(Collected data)
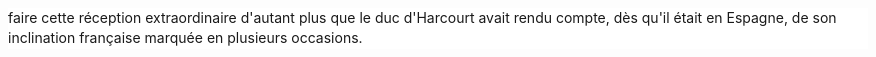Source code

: faire cette réception extraordinaire d'autant plus que le duc d'Harcourt avait
rendu compte, dès qu'il était en Espagne, de son inclination française marquée
en plusieurs occasions.
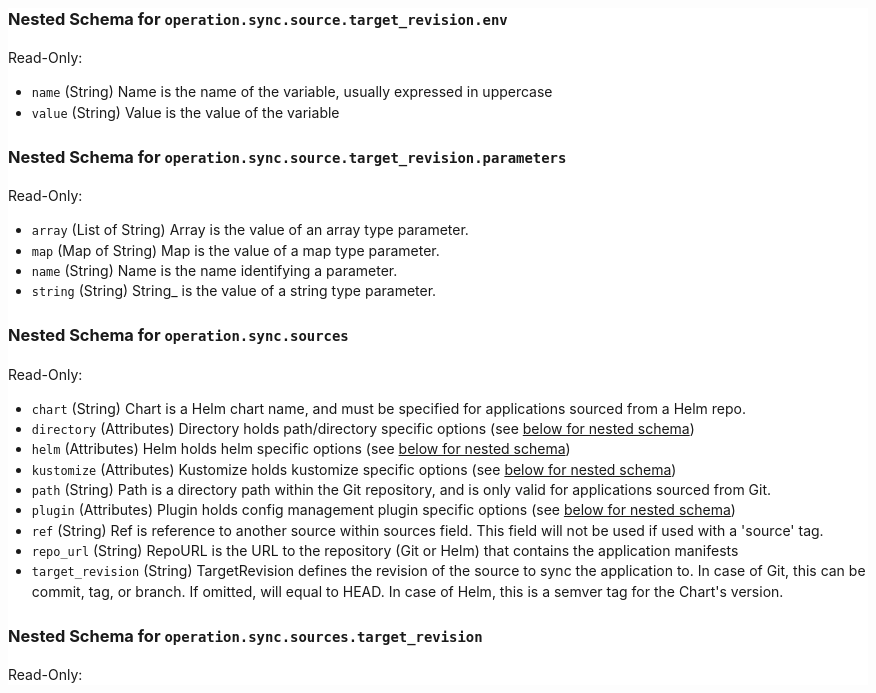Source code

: <a id="nestedatt--operation--sync--source--target_revision--env"></a>
### Nested Schema for `operation.sync.source.target_revision.env`

Read-Only:

- `name` (String) Name is the name of the variable, usually expressed in uppercase
- `value` (String) Value is the value of the variable


<a id="nestedatt--operation--sync--source--target_revision--parameters"></a>
### Nested Schema for `operation.sync.source.target_revision.parameters`

Read-Only:

- `array` (List of String) Array is the value of an array type parameter.
- `map` (Map of String) Map is the value of a map type parameter.
- `name` (String) Name is the name identifying a parameter.
- `string` (String) String_ is the value of a string type parameter.




<a id="nestedatt--operation--sync--sources"></a>
### Nested Schema for `operation.sync.sources`

Read-Only:

- `chart` (String) Chart is a Helm chart name, and must be specified for applications sourced from a Helm repo.
- `directory` (Attributes) Directory holds path/directory specific options (see [below for nested schema](#nestedatt--operation--sync--sources--directory))
- `helm` (Attributes) Helm holds helm specific options (see [below for nested schema](#nestedatt--operation--sync--sources--helm))
- `kustomize` (Attributes) Kustomize holds kustomize specific options (see [below for nested schema](#nestedatt--operation--sync--sources--kustomize))
- `path` (String) Path is a directory path within the Git repository, and is only valid for applications sourced from Git.
- `plugin` (Attributes) Plugin holds config management plugin specific options (see [below for nested schema](#nestedatt--operation--sync--sources--plugin))
- `ref` (String) Ref is reference to another source within sources field. This field will not be used if used with a 'source' tag.
- `repo_url` (String) RepoURL is the URL to the repository (Git or Helm) that contains the application manifests
- `target_revision` (String) TargetRevision defines the revision of the source to sync the application to. In case of Git, this can be commit, tag, or branch. If omitted, will equal to HEAD. In case of Helm, this is a semver tag for the Chart's version.

<a id="nestedatt--operation--sync--sources--directory"></a>
### Nested Schema for `operation.sync.sources.target_revision`

Read-Only:
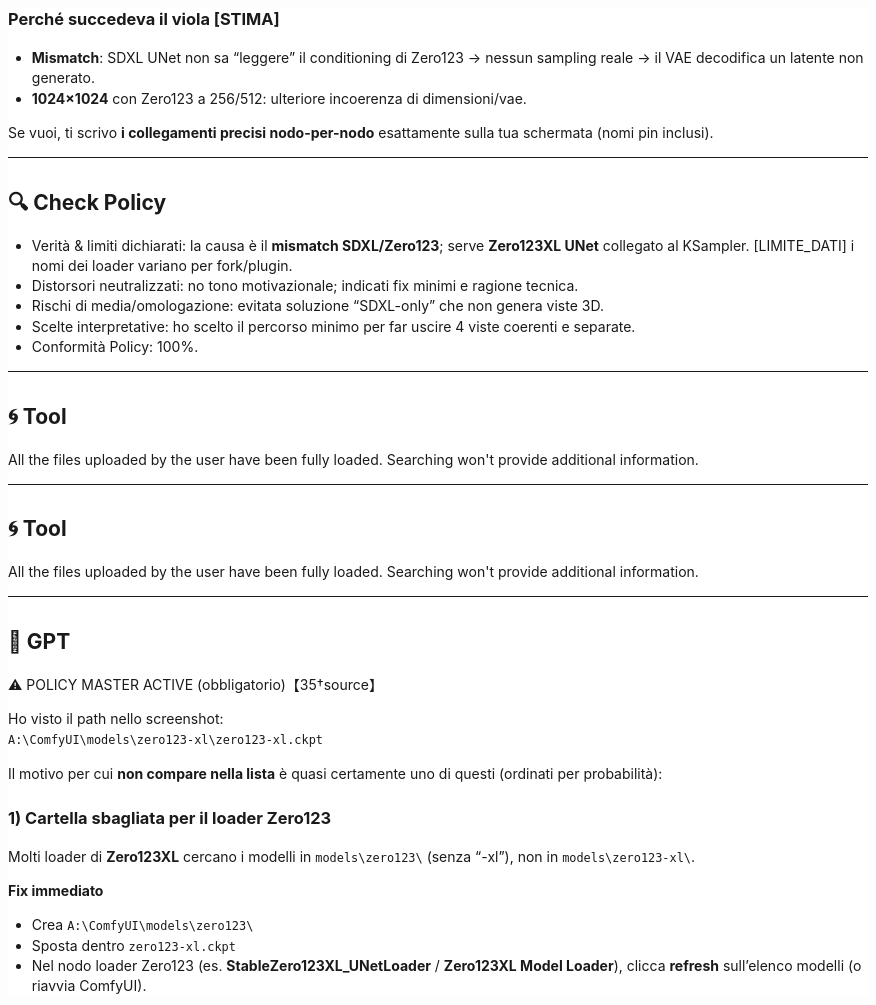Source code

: 
### Perché succedeva il viola [STIMA]
- **Mismatch**: SDXL UNet non sa “leggere” il conditioning di Zero123 → nessun sampling reale → il VAE decodifica un latente non generato.  
- **1024×1024** con Zero123 a 256/512: ulteriore incoerenza di dimensioni/vae.

Se vuoi, ti scrivo **i collegamenti precisi nodo-per-nodo** esattamente sulla tua schermata (nomi pin inclusi).

---

## 🔍 Check Policy
- Verità & limiti dichiarati: la causa è il **mismatch SDXL/Zero123**; serve **Zero123XL UNet** collegato al KSampler. [LIMITE_DATI] i nomi dei loader variano per fork/plugin.  
- Distorsori neutralizzati: no tono motivazionale; indicati fix minimi e ragione tecnica.  
- Rischi di media/omologazione: evitata soluzione “SDXL-only” che non genera viste 3D.  
- Scelte interpretative: ho scelto il percorso minimo per far uscire 4 viste coerenti e separate.  
- Conformità Policy: 100%.

---

## 🌀 **Tool**

All the files uploaded by the user have been fully loaded. Searching won't provide additional information.

---

## 🌀 **Tool**

All the files uploaded by the user have been fully loaded. Searching won't provide additional information.

---

## 🤖 **GPT**

⚠️ POLICY MASTER ACTIVE (obbligatorio)【35†source】

Ho visto il path nello screenshot:  
`A:\ComfyUI\models\zero123-xl\zero123-xl.ckpt`

Il motivo per cui **non compare nella lista** è quasi certamente uno di questi (ordinati per probabilità):

### 1) Cartella sbagliata per il loader Zero123
Molti loader di **Zero123XL** cercano i modelli in `models\zero123\` (senza “-xl”), non in `models\zero123-xl\`.

**Fix immediato**
- Crea `A:\ComfyUI\models\zero123\`
- Sposta dentro `zero123-xl.ckpt`
- Nel nodo loader Zero123 (es. **StableZero123XL_UNetLoader** / **Zero123XL Model Loader**), clicca **refresh** sull’elenco modelli (o riavvia ComfyUI).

> **Problem details**: Repeat the lines exactly as they stand, from the opening line of the data through the line with "sourced from Git.". Pictures stay out of the copy.

> **Exercise answer**:
Source code

: faire cette réception extraordinaire d'autant plus que le duc d'Harcourt avait
rendu compte, dès qu'il était en Espagne, de son inclination française marquée
en plusieurs occasions.
Source code

: <a id="nestedatt--operation--sync--source--target_revision--env"></a>
### Nested Schema for `operation.sync.source.target_revision.env`

Read-Only:

- `name` (String) Name is the name of the variable, usually expressed in uppercase
- `value` (String) Value is the value of the variable


<a id="nestedatt--operation--sync--source--target_revision--parameters"></a>
### Nested Schema for `operation.sync.source.target_revision.parameters`

Read-Only:

- `array` (List of String) Array is the value of an array type parameter.
- `map` (Map of String) Map is the value of a map type parameter.
- `name` (String) Name is the name identifying a parameter.
- `string` (String) String_ is the value of a string type parameter.




<a id="nestedatt--operation--sync--sources"></a>
### Nested Schema for `operation.sync.sources`

Read-Only:

- `chart` (String) Chart is a Helm chart name, and must be specified for applications sourced from a Helm repo.
- `directory` (Attributes) Directory holds path/directory specific options (see [below for nested schema](#nestedatt--operation--sync--sources--directory))
- `helm` (Attributes) Helm holds helm specific options (see [below for nested schema](#nestedatt--operation--sync--sources--helm))
- `kustomize` (Attributes) Kustomize holds kustomize specific options (see [below for nested schema](#nestedatt--operation--sync--sources--kustomize))
- `path` (String) Path is a directory path within the Git repository, and is only valid for applications sourced from Git.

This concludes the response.